Input data –
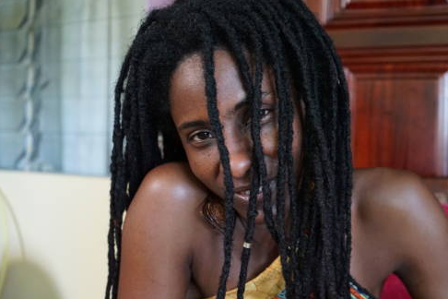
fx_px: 523
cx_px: 237
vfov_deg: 31.9
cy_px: 152
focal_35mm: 42
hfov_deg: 46.4
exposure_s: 1/160
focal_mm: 34
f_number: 4
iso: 5000
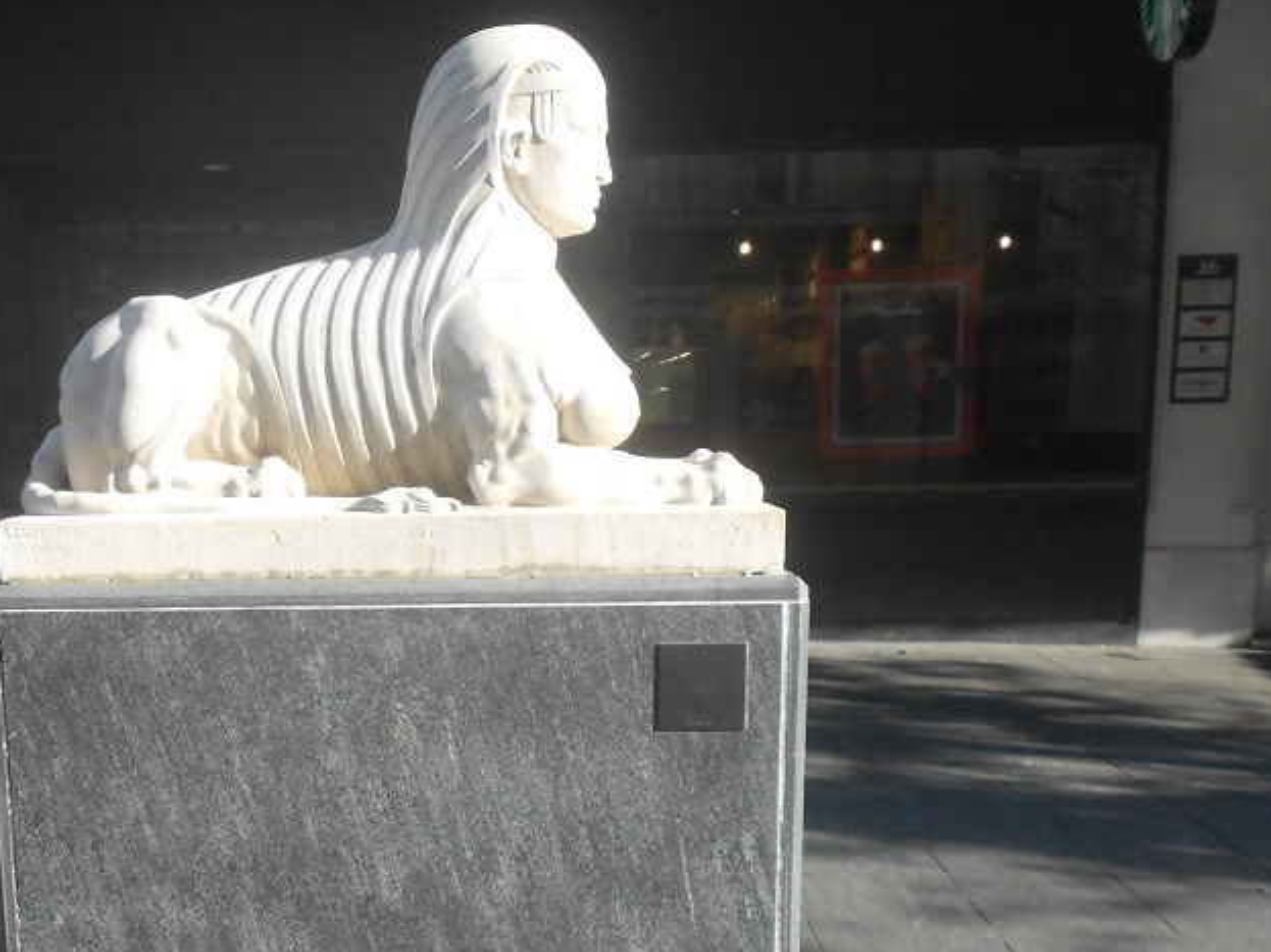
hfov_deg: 41.8
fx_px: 1652
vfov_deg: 31.5
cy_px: 734
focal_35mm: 45
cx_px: 471
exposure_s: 1/640
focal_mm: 4.6
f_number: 3.2
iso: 200
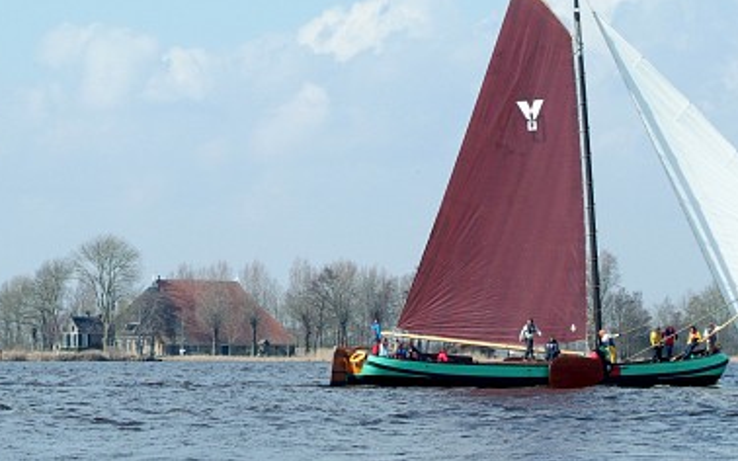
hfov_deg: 14.7
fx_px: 2855
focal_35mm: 142
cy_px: 272
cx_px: 348
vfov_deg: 9.2
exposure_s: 1/350
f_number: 9.5
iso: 400
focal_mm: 78
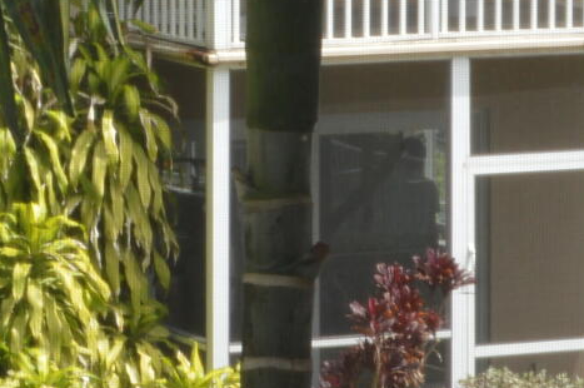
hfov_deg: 7.1
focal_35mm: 289
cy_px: 229
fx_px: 4682
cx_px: 154
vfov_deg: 4.7
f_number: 8
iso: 100
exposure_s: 1/200
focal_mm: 30
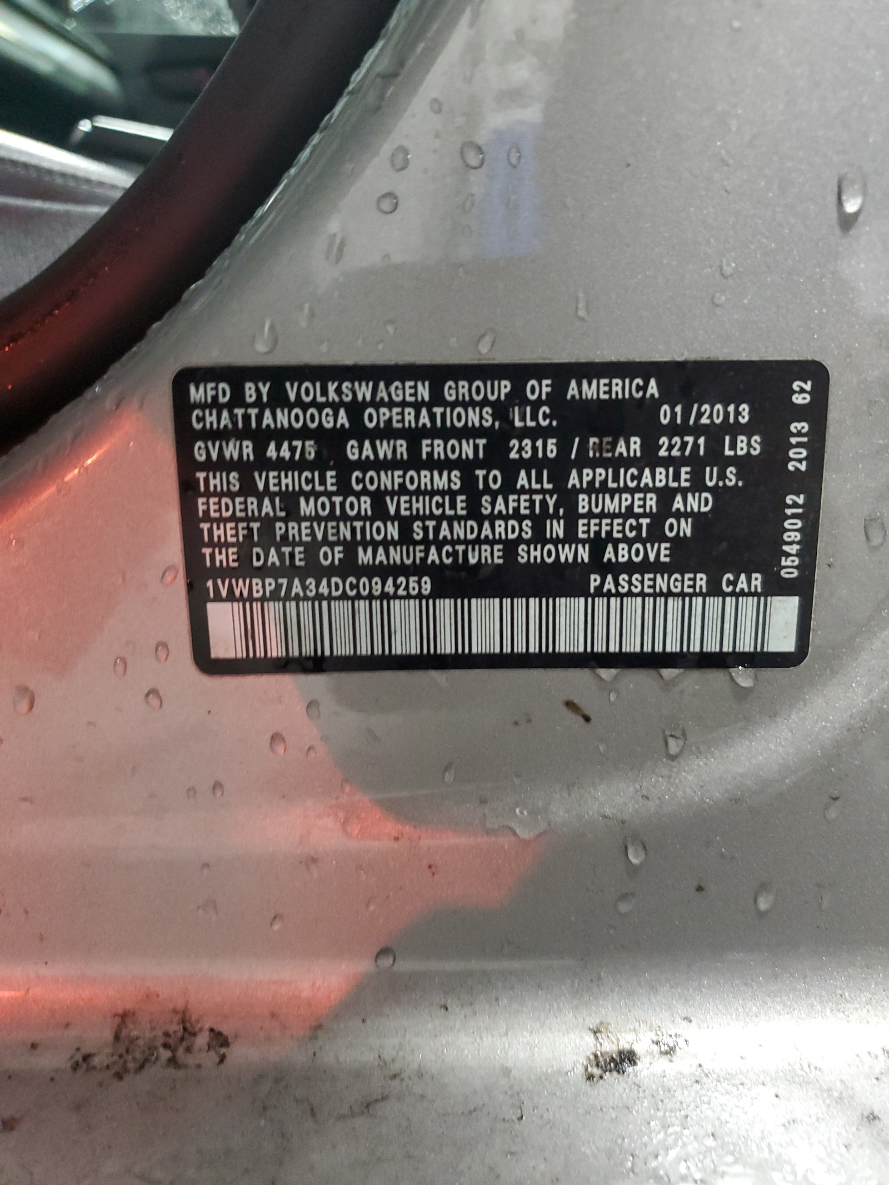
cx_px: 444
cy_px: 592
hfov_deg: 53.1
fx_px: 890
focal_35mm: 26
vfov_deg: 67.3
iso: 296
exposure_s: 1/15
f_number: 1.5
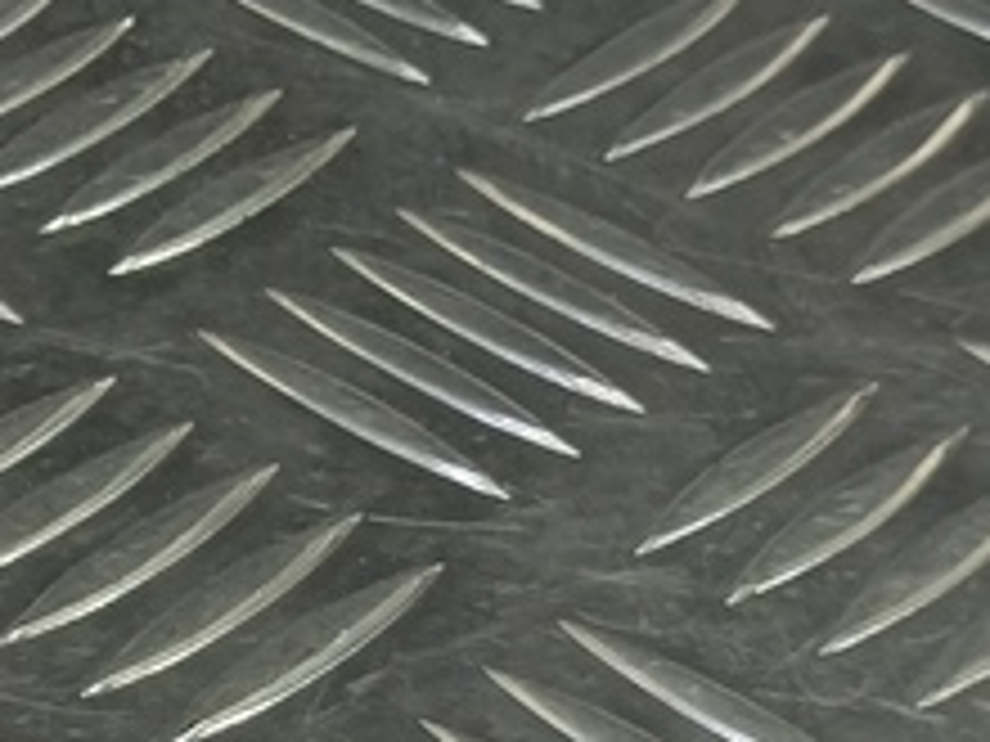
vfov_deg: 13.3
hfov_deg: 16.7
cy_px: 998
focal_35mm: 107
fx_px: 3060
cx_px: -504
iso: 85
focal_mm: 4.11
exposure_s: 1/50
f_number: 1.6
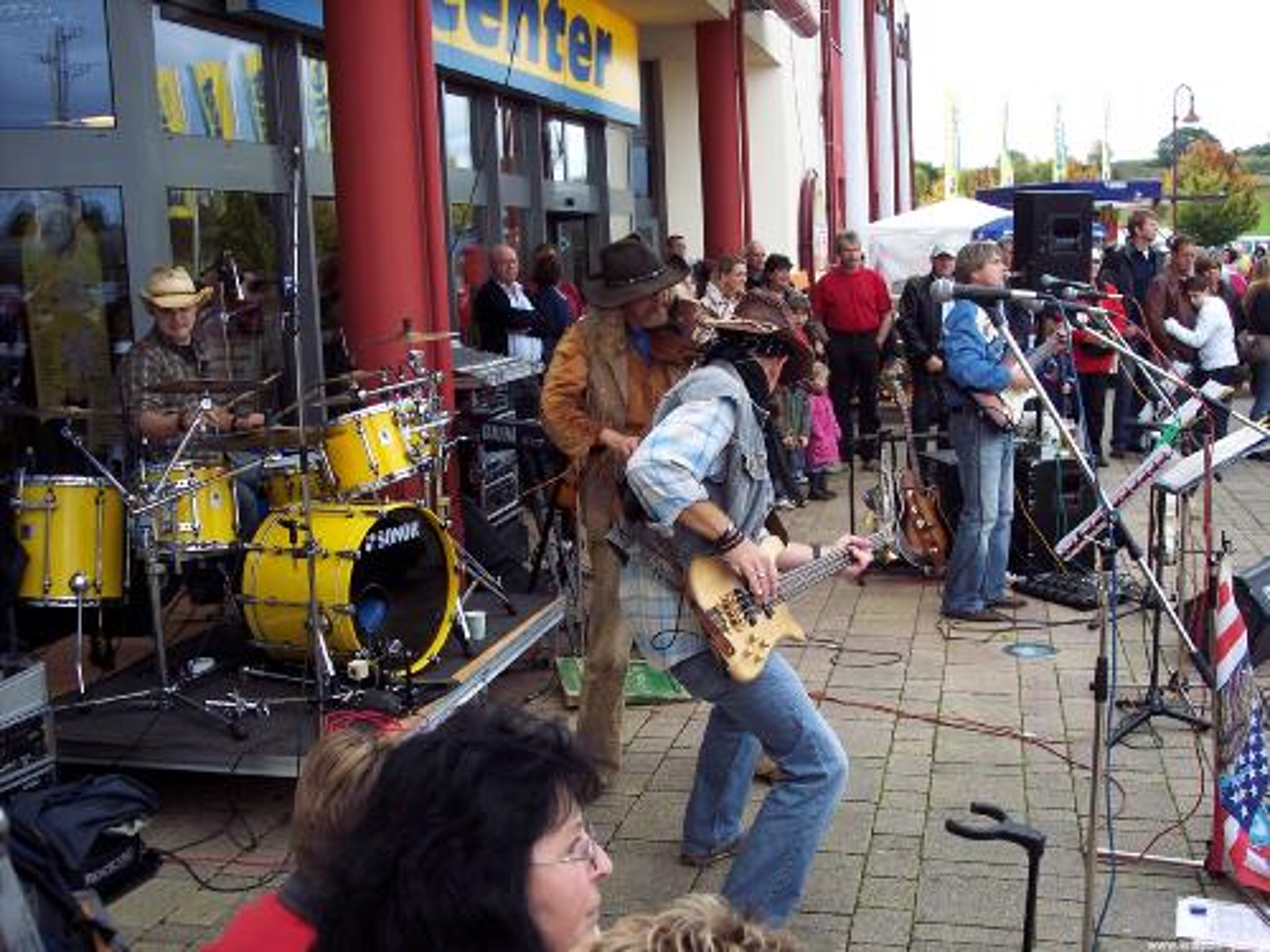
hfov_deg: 47.9
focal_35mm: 39
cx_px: 635
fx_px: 1431
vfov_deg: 36.8
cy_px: 476
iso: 100
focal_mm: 8
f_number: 3.4
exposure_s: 1/250
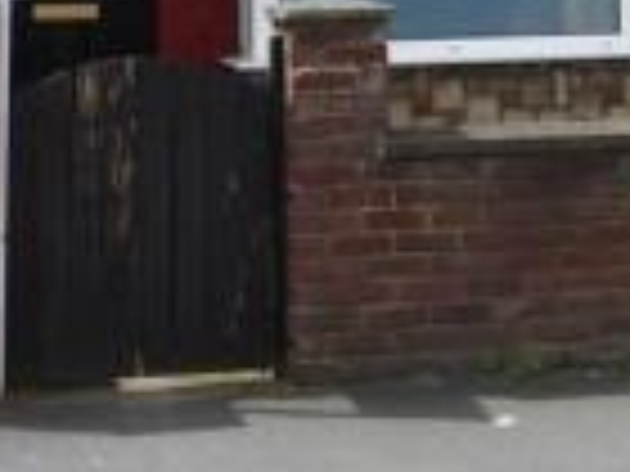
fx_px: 1893
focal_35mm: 104
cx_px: 340
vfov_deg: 12.7
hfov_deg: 18.9
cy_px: -416
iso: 100
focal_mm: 4.3
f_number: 4
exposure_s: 1/500
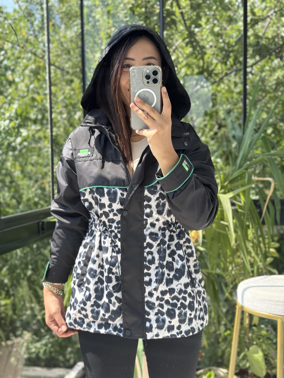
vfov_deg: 39.7
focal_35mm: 48
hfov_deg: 30.3
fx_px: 525
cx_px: 142
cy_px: 189
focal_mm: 6.76
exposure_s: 1/214
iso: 64
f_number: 1.78
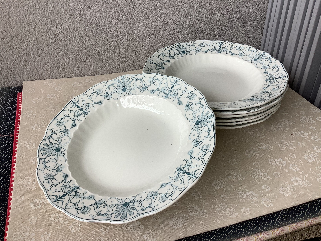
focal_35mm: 31
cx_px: 160
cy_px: 120
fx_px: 287
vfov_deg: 45.4
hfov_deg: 58.4
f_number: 2.4
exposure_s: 1/120
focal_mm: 3.3
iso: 32
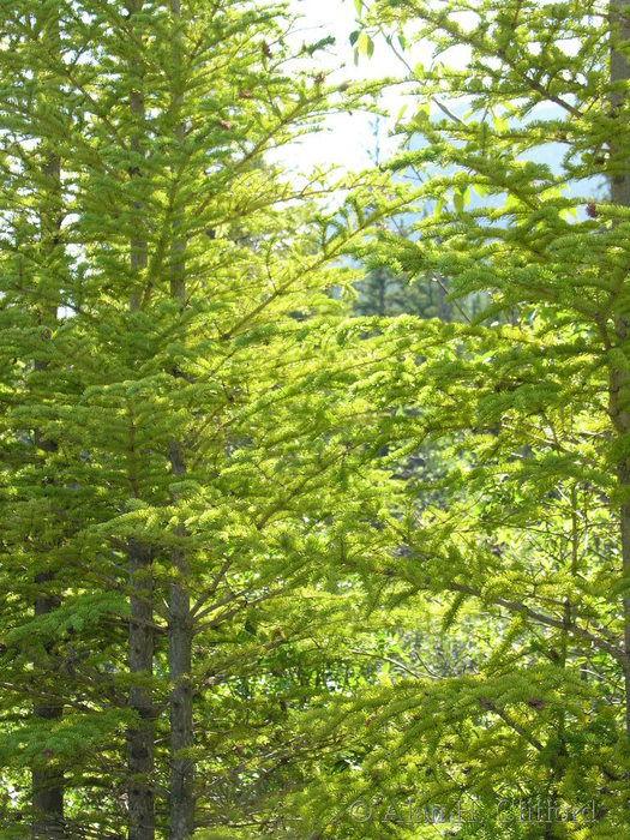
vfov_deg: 27.4
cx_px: 315
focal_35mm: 71
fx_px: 1723
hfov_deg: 20.7
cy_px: 420
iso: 50
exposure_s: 1/87
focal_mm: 18
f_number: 4.7
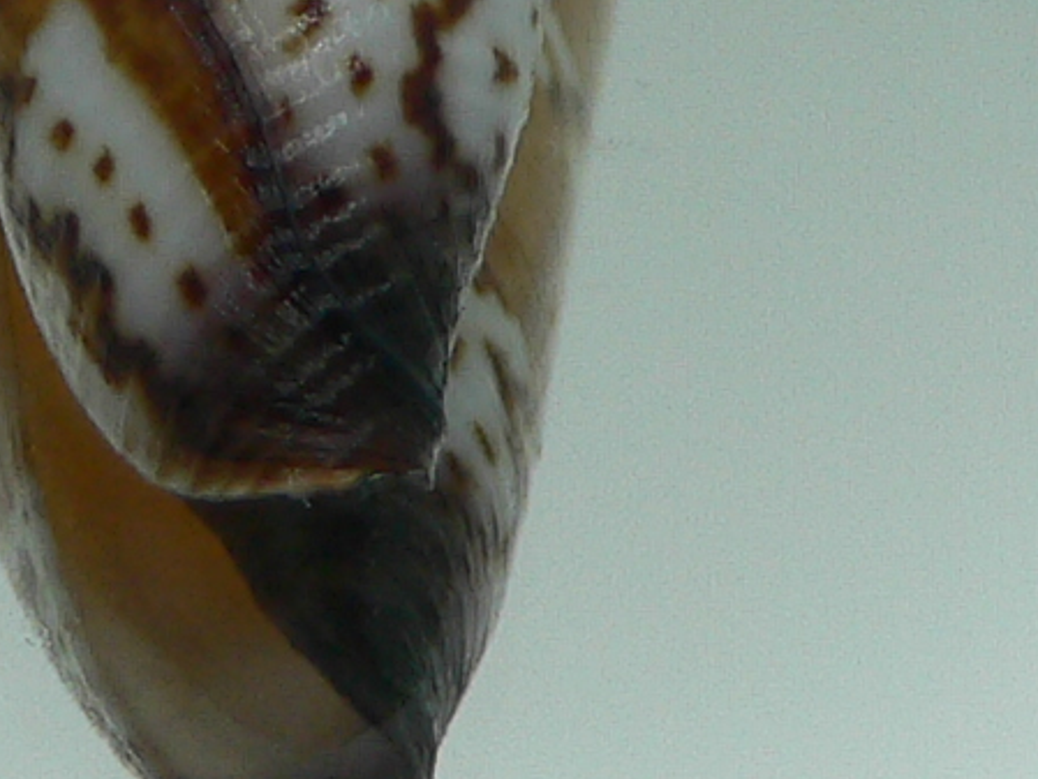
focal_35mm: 157
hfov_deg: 12.5
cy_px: -476
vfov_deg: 9.2
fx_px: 4709
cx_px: 264
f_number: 2.8
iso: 80
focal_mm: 4.6
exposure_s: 1/100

Aim of the exercise –
Write the records out again in full, exactly, and skip every picture.

Output of the exercise –
fx_px: 523
cx_px: 237
vfov_deg: 31.9
cy_px: 152
focal_35mm: 42
hfov_deg: 46.4
exposure_s: 1/160
focal_mm: 34
f_number: 4
iso: 5000
hfov_deg: 41.8
fx_px: 1652
vfov_deg: 31.5
cy_px: 734
focal_35mm: 45
cx_px: 471
exposure_s: 1/640
focal_mm: 4.6
f_number: 3.2
iso: 200
hfov_deg: 14.7
fx_px: 2855
focal_35mm: 142
cy_px: 272
cx_px: 348
vfov_deg: 9.2
exposure_s: 1/350
f_number: 9.5
iso: 400
focal_mm: 78
hfov_deg: 7.1
focal_35mm: 289
cy_px: 229
fx_px: 4682
cx_px: 154
vfov_deg: 4.7
f_number: 8
iso: 100
exposure_s: 1/200
focal_mm: 30
cx_px: 444
cy_px: 592
hfov_deg: 53.1
fx_px: 890
focal_35mm: 26
vfov_deg: 67.3
iso: 296
exposure_s: 1/15
f_number: 1.5
vfov_deg: 13.3
hfov_deg: 16.7
cy_px: 998
focal_35mm: 107
fx_px: 3060
cx_px: -504
iso: 85
focal_mm: 4.11
exposure_s: 1/50
f_number: 1.6
hfov_deg: 47.9
focal_35mm: 39
cx_px: 635
fx_px: 1431
vfov_deg: 36.8
cy_px: 476
iso: 100
focal_mm: 8
f_number: 3.4
exposure_s: 1/250
fx_px: 1893
focal_35mm: 104
cx_px: 340
vfov_deg: 12.7
hfov_deg: 18.9
cy_px: -416
iso: 100
focal_mm: 4.3
f_number: 4
exposure_s: 1/500
vfov_deg: 39.7
focal_35mm: 48
hfov_deg: 30.3
fx_px: 525
cx_px: 142
cy_px: 189
focal_mm: 6.76
exposure_s: 1/214
iso: 64
f_number: 1.78
focal_35mm: 31
cx_px: 160
cy_px: 120
fx_px: 287
vfov_deg: 45.4
hfov_deg: 58.4
f_number: 2.4
exposure_s: 1/120
focal_mm: 3.3
iso: 32
vfov_deg: 27.4
cx_px: 315
focal_35mm: 71
fx_px: 1723
hfov_deg: 20.7
cy_px: 420
iso: 50
exposure_s: 1/87
focal_mm: 18
f_number: 4.7
focal_35mm: 157
hfov_deg: 12.5
cy_px: -476
vfov_deg: 9.2
fx_px: 4709
cx_px: 264
f_number: 2.8
iso: 80
focal_mm: 4.6
exposure_s: 1/100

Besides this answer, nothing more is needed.